In six sound files emailed to the media, Steele appears to tells a group of firefighters he's able to control the state legislature and that he'll make Mayor Ron Nirenberg "cry uncle" over the union's stymied contract talks with the city. The secret recordings come to light as voters consider a trio of city charter amendments the union placed on the November ballot — ostensibly to give ordinary citizens more power over city hall.

In the audio files, Steele said the union could draw attention to San Antonio's crime rate to keep people away from Tricentennial celebrations, thereby forcing Nirenberg to cave on contract talks.

"Don’t come to San Antonio for the 300-year, because you’re not going to be safe," said Steele, who incorrectly states the city has the nation's highest crime rate, "over Memphis, New Orleans, Detroit."

Steele was unavailable for comment on the recordings.

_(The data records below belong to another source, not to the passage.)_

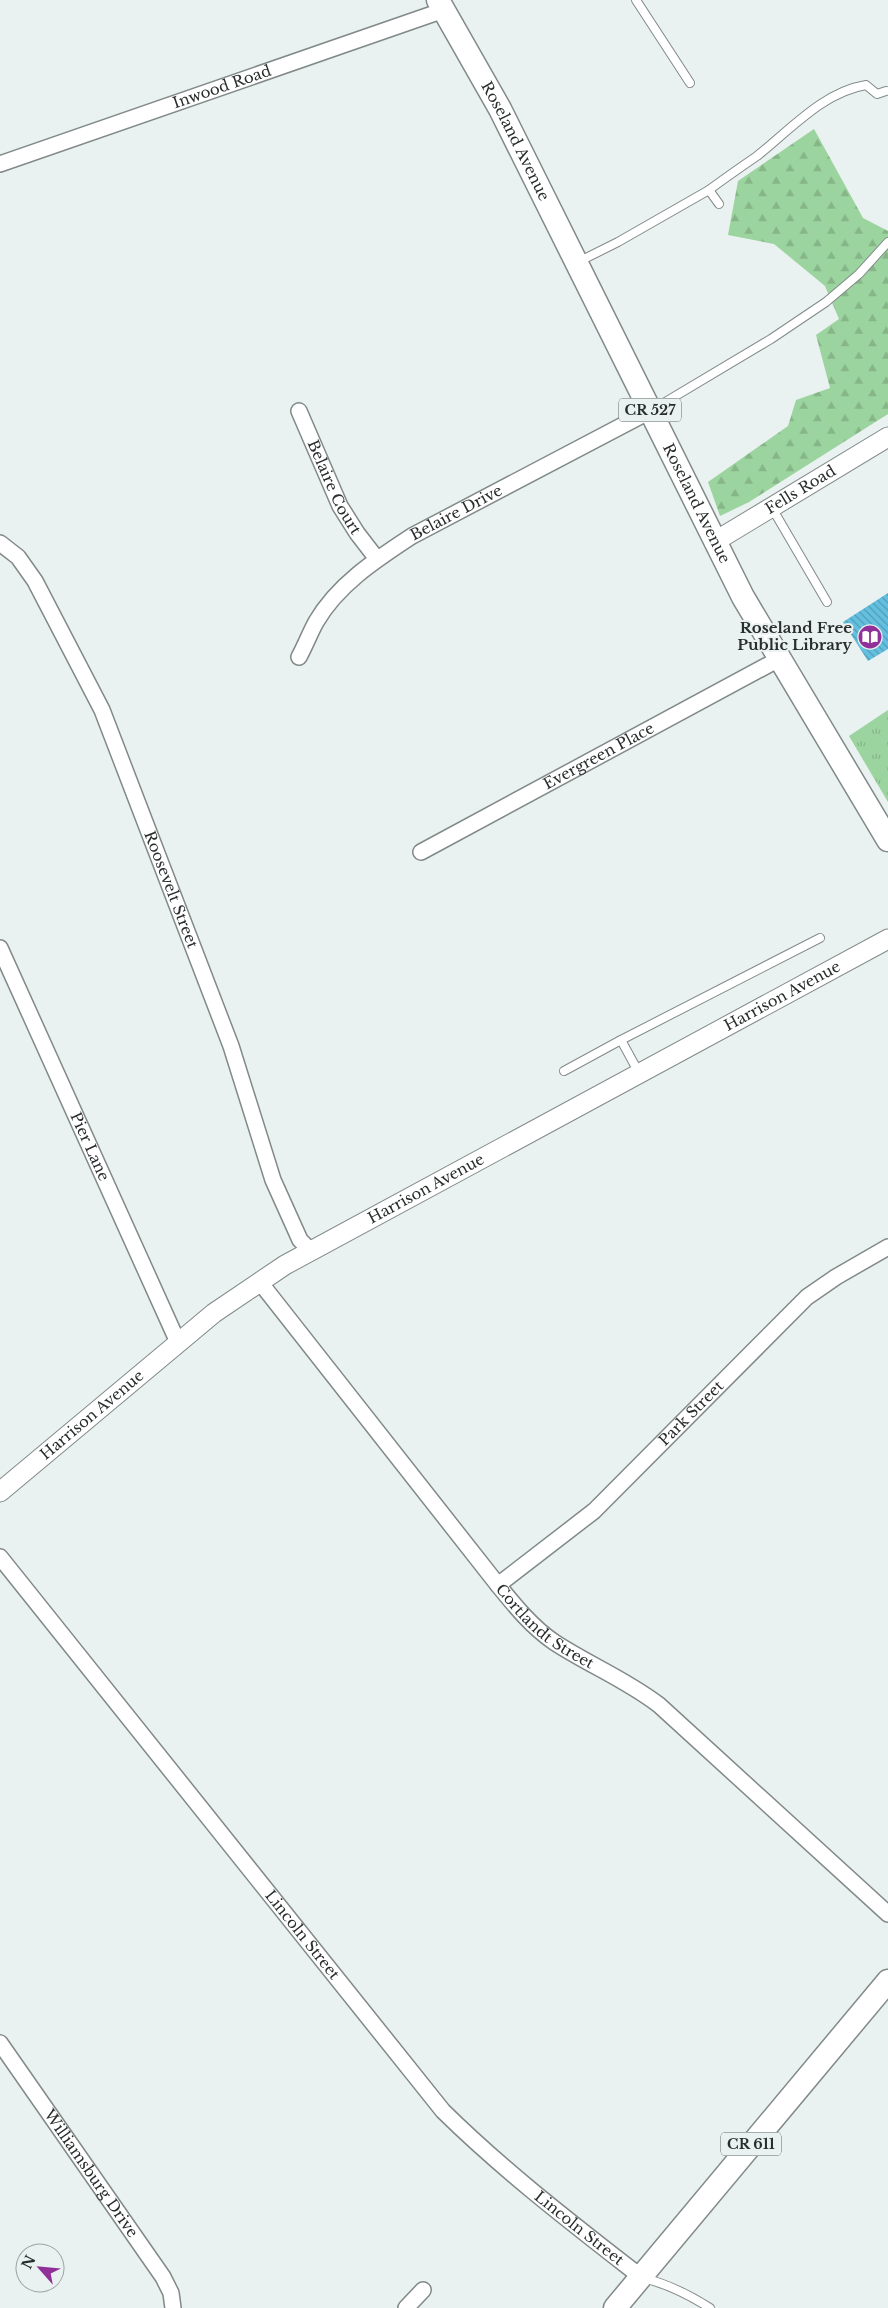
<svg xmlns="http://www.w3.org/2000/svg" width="888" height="2308" font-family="'Libre Baskerville',serif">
  <defs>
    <pattern id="grass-tufts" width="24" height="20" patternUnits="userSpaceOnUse" patternTransform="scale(1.25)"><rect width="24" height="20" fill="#9bd49e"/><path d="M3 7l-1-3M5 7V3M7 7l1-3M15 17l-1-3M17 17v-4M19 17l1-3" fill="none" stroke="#86b688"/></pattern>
    <pattern id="forest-firs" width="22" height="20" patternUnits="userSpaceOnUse" patternTransform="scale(1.25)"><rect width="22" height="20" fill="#9bd49e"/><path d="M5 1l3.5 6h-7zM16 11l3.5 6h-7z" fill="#86b688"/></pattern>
    <pattern id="building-back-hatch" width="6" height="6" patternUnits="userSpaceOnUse" patternTransform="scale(1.25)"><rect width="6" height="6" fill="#63c0e0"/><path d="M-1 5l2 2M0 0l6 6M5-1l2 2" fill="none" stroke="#529cb6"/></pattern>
  </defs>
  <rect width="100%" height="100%" fill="#e9f1f1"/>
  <polygon fill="url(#grass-tufts)" points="888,710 888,802 849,736"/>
  <polygon fill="url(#forest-firs)" points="814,129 863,218 888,231 888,414 749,502 720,516 708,482 788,426 796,400 830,388 816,335 839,319 825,286 774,244 728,235 738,181"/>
  <polygon fill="url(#building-back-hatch)" points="888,593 888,649 868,661 843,622"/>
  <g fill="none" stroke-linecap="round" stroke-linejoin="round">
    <defs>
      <g id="service">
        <polyline points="636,0 690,83"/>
        <path d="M709 190C725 178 741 167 757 156 790 130 823 92 866 85L877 94 886 91"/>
        <polyline points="578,262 618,242 709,190 719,204"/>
        <polyline points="652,410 771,339 826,302 859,274 888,242"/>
        <polyline points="772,508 827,602"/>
        <polyline points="564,1071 621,1040"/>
        <polyline points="639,1073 621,1040 820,938"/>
        <path d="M643 2278C668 2284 688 2294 710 2308"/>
      </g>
      <g id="minor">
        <path id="s1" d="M0 164 444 10"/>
        <path id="s2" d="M299 411 340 506 357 533 377 559"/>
        <path id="s3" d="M0 543 18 557 35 581 102 710 231 1046 273 1180 300 1240 311 1251"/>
        <path id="s4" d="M299 657C305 646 310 633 316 622 338 584 377 559 412 536L650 411"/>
        <path id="s5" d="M421 852 779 659"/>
        <path id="s6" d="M0 948 176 1338 177 1345"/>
        <path id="s7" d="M259 1281 498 1585C515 1606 532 1627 554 1642 589 1665 625 1679 659 1705L888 1914"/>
        <path id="s8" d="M0 1557 443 2111C505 2172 573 2224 641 2277"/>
        <path id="s9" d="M498 1585 594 1511 807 1297 836 1277 888 1247"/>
        <path id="s10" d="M0 2043 163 2277 171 2293 173 2308"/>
        <polyline points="406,2308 423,2290"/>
      </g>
      <g id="tertiary">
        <path id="s11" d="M714 542 888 437"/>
        <path id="s12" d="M0 1492 214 1313 285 1265 888 939"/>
      </g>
      <g id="primary">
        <path id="s13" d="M438 0 500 109 743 597 888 840"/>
        <polyline points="615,2308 888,1981"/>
      </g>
    </defs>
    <use href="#service" stroke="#828989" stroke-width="10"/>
    <use href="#minor" stroke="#828989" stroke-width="18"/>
    <use href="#tertiary" stroke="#828989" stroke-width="21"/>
    <use href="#primary" stroke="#828989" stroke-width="25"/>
    <use href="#service" stroke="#fff" stroke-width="8"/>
    <use href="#minor" stroke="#fff" stroke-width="15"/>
    <use href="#tertiary" stroke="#fff" stroke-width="19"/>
    <use href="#primary" stroke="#fff" stroke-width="22"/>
  </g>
  <defs>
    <symbol id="library-disc" viewBox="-11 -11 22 22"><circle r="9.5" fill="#903098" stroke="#e9f1f1"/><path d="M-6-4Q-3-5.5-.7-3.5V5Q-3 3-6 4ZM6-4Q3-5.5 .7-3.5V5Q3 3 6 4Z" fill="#fff"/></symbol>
  </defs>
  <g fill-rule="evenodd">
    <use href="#library-disc" x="856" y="623" width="28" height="28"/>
  </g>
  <g text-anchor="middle" stroke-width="4" stroke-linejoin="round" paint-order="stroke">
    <g fill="#e9f1f1" stroke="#636868" stroke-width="1">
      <rect x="619" y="398.5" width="62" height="23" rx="4"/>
      <rect x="721" y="2132.5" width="60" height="23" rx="4"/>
    </g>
    <g font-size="14" font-weight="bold" fill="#2a2d2d">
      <text x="650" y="415">CR 527</text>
      <text x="751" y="2149">CR 611</text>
    </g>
    <g font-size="15" fill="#2a2d2d" stroke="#e9f1f1">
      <text dy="5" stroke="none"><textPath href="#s1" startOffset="235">Inwood Road</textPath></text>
      <text dy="5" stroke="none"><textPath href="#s13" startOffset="161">Roseland Avenue</textPath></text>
      <text dy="5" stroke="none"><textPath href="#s2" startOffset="84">Belaire Court</textPath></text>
      <text dy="5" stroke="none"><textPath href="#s11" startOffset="101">Fells Road</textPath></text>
      <text dy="5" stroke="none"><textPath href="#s13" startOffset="566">Roseland Avenue</textPath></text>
      <text dy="5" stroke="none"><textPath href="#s4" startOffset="219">Belaire Drive</textPath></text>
      <text dy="5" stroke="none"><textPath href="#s5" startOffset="202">Evergreen Place</textPath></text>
      <text dy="5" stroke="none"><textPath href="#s3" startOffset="390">Roosevelt Street</textPath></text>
      <text dy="5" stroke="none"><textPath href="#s12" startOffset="930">Harrison Avenue</textPath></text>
      <text dy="5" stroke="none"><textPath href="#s6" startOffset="218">Pier Lane</textPath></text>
      <text dy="5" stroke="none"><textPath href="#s12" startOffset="525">Harrison Avenue</textPath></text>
      <text dy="5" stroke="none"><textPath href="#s9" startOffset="259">Park Street</textPath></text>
      <text dy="5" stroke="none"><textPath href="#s12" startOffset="120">Harrison Avenue</textPath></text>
      <text dy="5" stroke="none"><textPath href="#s7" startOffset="450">Cortlandt Street</textPath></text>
      <text dy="5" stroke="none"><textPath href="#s8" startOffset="484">Lincoln Street</textPath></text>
      <text dy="5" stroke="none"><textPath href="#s10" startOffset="159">Williamsburg Drive</textPath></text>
      <text dy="5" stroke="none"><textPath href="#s8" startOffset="889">Lincoln Street</textPath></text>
    </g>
    <g font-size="15" font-weight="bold" fill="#2a2d2d" stroke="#e9f1f1" text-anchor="end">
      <text x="852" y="633">Roseland Free<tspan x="852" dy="17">Public Library</tspan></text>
    </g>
  </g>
  <g transform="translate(40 2268) rotate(297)"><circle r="24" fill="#e9f1f1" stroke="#9da3a3"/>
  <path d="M0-4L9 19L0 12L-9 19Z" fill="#903098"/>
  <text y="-8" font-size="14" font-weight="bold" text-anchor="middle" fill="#2a2d2d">N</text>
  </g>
</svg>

In recent weeks, the amendment-opposing Go Vote No camp released similar audio of Steele in which he said the ballot propositions are designed to win the union a new contract and help Councilman Greg Brockhouse unseat Nirenberg as mayor.

"Taxpayers, including firefighters and their families, have yet more evidence that Chris Steele is their real enemy," Nirenberg said in an emailed statement. "As mayor, I am committed to getting firefighters the fair contract they deserve that is responsible to the needs of our residents — not to the reckless political manifestos of Chris Steele."

Critics argue the union's proposed amendments are designed to hurt the city in retaliation for its court battle over the union contract.

One of the amendments would lower the bar for putting proposed ordinances to a public referendum. Another would cap future city managers’ pay and tenure. A third would require the city to take contract disputes with the union to binding arbitration.